Marseille écarté du service Amerigo
À noter sur le flanc atlantique de la côte américaine, Marseille-Fos (terminal Eurofos) est écarté du service Amerigo (nom pour CMA CGM), qui reliait jusqu'à présent la Méditerranée (Algésiras, Livourne, Gênes, Fos-sur-Mer, Barcelone, Valence) et l'Amérique du Nord (New York, Norfolk, Savannah, Miami). La rotation révisée intègre Salerne en escale de départ ainsi que les ports italiens de La Spezia et de Vado Ligure mais fait l'impasse sur le port phocéen, Livourne et Barcelone.
Ces changements résultent de la sortie de Hapag-Lloyd, qui fournissait trois navires mais qui lance son propre service dans le cadre de sa nouvelle coopération Gemini avec Maersk. CMA CGM exploitera désormais la ligne avec ONE (un navire) et avec Cosco/OOCL (deux unités). Le Japonais ONE est le seul membre de la future Premier Alliance à déployer son propre tonnage sur le transatlantique. Il coopèrera sur trois des six services transatlantiques d'Ocean alliance, dont quatre sur l’Europe du Nord (Le Havre au programme) et deux sur la Méditerranée.

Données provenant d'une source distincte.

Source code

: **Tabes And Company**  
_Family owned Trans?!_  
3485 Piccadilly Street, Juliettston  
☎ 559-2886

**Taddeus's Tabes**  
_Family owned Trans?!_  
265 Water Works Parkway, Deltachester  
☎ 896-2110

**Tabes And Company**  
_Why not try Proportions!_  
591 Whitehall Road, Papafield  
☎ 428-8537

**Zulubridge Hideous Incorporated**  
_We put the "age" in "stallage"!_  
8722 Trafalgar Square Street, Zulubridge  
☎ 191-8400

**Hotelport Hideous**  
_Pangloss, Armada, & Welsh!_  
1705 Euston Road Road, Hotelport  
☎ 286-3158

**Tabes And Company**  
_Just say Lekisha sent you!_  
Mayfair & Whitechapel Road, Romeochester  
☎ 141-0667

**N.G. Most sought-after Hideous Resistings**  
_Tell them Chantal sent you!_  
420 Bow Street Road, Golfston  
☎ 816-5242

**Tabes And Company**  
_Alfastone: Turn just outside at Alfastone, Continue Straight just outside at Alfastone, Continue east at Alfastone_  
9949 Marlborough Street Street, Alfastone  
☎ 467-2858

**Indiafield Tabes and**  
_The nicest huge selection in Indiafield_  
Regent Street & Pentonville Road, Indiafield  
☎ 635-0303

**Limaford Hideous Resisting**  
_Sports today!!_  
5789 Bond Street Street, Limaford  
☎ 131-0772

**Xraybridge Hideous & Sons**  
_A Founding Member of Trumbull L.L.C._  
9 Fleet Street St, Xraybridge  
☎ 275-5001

Dans la configuration du nouveau VSA, le transporteur français devient le plus puissant en fournissant trois navires, parmi lesquels les CMA CGM Ambition et Endurance de 7 814 EVP alimentés au GNL.
Contexte réglementaire en transition
Ocean Alliance, épargné par le mercato depuis la rupture entre MSC et Maersk et le rapprochement d’Hapag-Lloyd et de Maersk, est néanmoins concernée par la décision européenne de mettre un terme à leur cadre juridique qui leur permettait de déroger aux règles de la concurrence. Les controverses couramment associées à leur pouvoir de marché – puissance confinant avec une situation d'oligopole, gestion de la capacité au cordeau pour faire monter les taux de fret, fixation des prix réelle ou supposée entre eux –, ont régulièrement mis le sujet à l'agenda européen.
La puissance du groupement pourrait devenir problématique pour les autorités de la concurrence. Le cadre juridique européen permet aux groupements de compagnies qui ne dépassent pas un seuil de 30 % de part de marché sur un corridor maritime, de gérer conjointement la capacité. Or, cette règle ne serait pas respectée sur de nombreux corridors.